Dataset items:
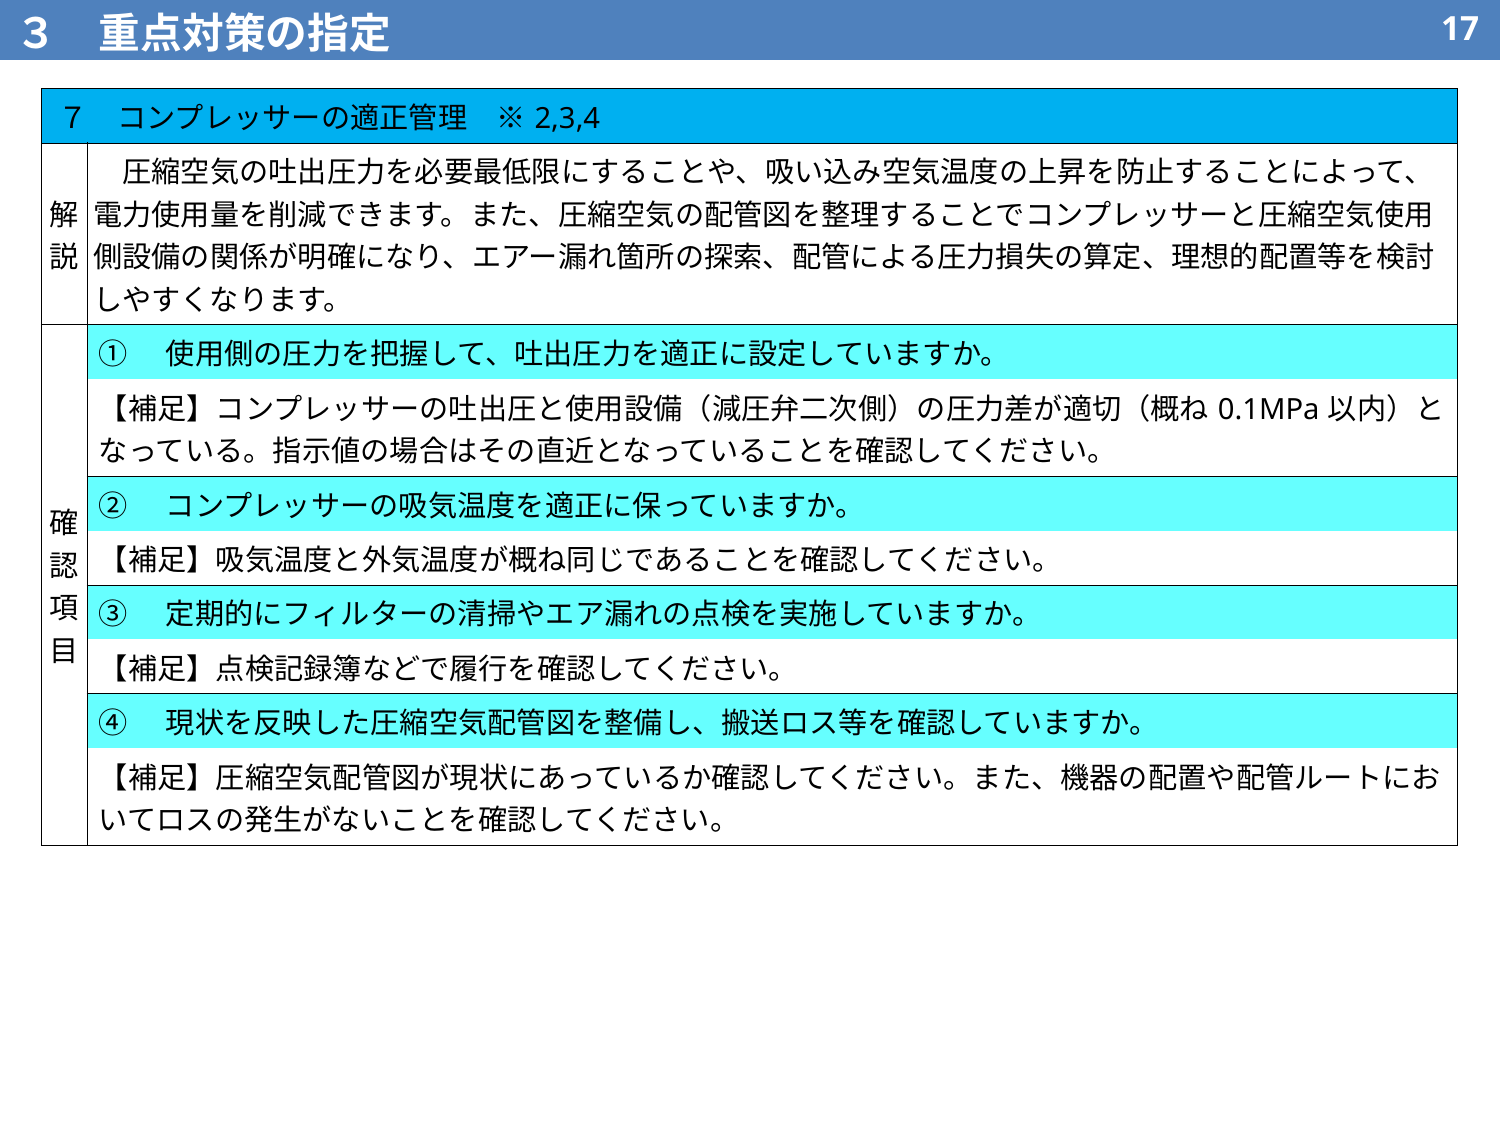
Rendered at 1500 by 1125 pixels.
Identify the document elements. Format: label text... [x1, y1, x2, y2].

table_cell 圧縮空気の吐出圧力を必要最低限にすることや、吸い込み空気温度の上昇を防止することによって、電力使用量を削減できます。また、圧縮空気の配管図を整理することでコンプレッサーと圧縮空気使用側設備の関係が明確になり、エアー漏れ箇所の探索、配管による圧力損失の算定、理想的配置等を検討しやすくなります。 [88, 144, 1457, 324]
table_cell 【補足】圧縮空気配管図が現状にあっているか確認してください。また、機器の配置や配管ルートにおいてロスの発生がないことを確認してください。 [88, 748, 1457, 845]
slide_number 16 [1319, 3, 1495, 57]
table_header ７ コンプレッサーの適正管理 ※2,3,4 [42, 89, 1457, 143]
text_box ３ 重点対策の指定 [0, 0, 751, 65]
table_cell ④ 現状を反映した圧縮空気配管図を整備し、搬送ロス等を確認していますか。 [88, 694, 1457, 748]
table_cell ① 使用側の圧力を把握して、吐出圧力を適正に設定していますか。 [88, 325, 1457, 379]
table_cell 【補足】吸気温度と外気温度が概ね同じであることを確認してください。 [88, 531, 1457, 585]
table_cell 【補足】点検記録簿などで履行を確認してください。 [88, 639, 1457, 693]
table_cell 確認項目 [42, 325, 87, 845]
table_cell 解説 [42, 144, 87, 324]
table_cell 【補足】コンプレッサーの吐出圧と使用設備（減圧弁二次側）の圧力差が適切（概ね0.1MPa以内）となっている。指示値の場合はその直近となっていることを確認してください。 [88, 379, 1457, 476]
table_cell ② コンプレッサーの吸気温度を適正に保っていますか。 [88, 477, 1457, 531]
table_cell ③ 定期的にフィルターの清掃やエア漏れの点検を実施していますか。 [88, 586, 1457, 639]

EXERCISE BRIEF:
Omit the pictures; restate every entry word for word.

TASK RESPONSE:
Rendered at 1500 by 1125 pixels.
Identify the document elements. Format: label text... [x1, y1, x2, y2].

table_cell 圧縮空気の吐出圧力を必要最低限にすることや、吸い込み空気温度の上昇を防止することによって、電力使用量を削減できます。また、圧縮空気の配管図を整理することでコンプレッサーと圧縮空気使用側設備の関係が明確になり、エアー漏れ箇所の探索、配管による圧力損失の算定、理想的配置等を検討しやすくなります。 [88, 144, 1457, 324]
table_cell 【補足】圧縮空気配管図が現状にあっているか確認してください。また、機器の配置や配管ルートにおいてロスの発生がないことを確認してください。 [88, 748, 1457, 845]
slide_number 16 [1319, 3, 1495, 57]
table_header ７ コンプレッサーの適正管理 ※2,3,4 [42, 89, 1457, 143]
text_box ３ 重点対策の指定 [0, 0, 751, 65]
table_cell ④ 現状を反映した圧縮空気配管図を整備し、搬送ロス等を確認していますか。 [88, 694, 1457, 748]
table_cell ① 使用側の圧力を把握して、吐出圧力を適正に設定していますか。 [88, 325, 1457, 379]
table_cell 【補足】吸気温度と外気温度が概ね同じであることを確認してください。 [88, 531, 1457, 585]
table_cell 【補足】点検記録簿などで履行を確認してください。 [88, 639, 1457, 693]
table_cell 確認項目 [42, 325, 87, 845]
table_cell 解説 [42, 144, 87, 324]
table_cell 【補足】コンプレッサーの吐出圧と使用設備（減圧弁二次側）の圧力差が適切（概ね0.1MPa以内）となっている。指示値の場合はその直近となっていることを確認してください。 [88, 379, 1457, 476]
table_cell ② コンプレッサーの吸気温度を適正に保っていますか。 [88, 477, 1457, 531]
table_cell ③ 定期的にフィルターの清掃やエア漏れの点検を実施していますか。 [88, 586, 1457, 639]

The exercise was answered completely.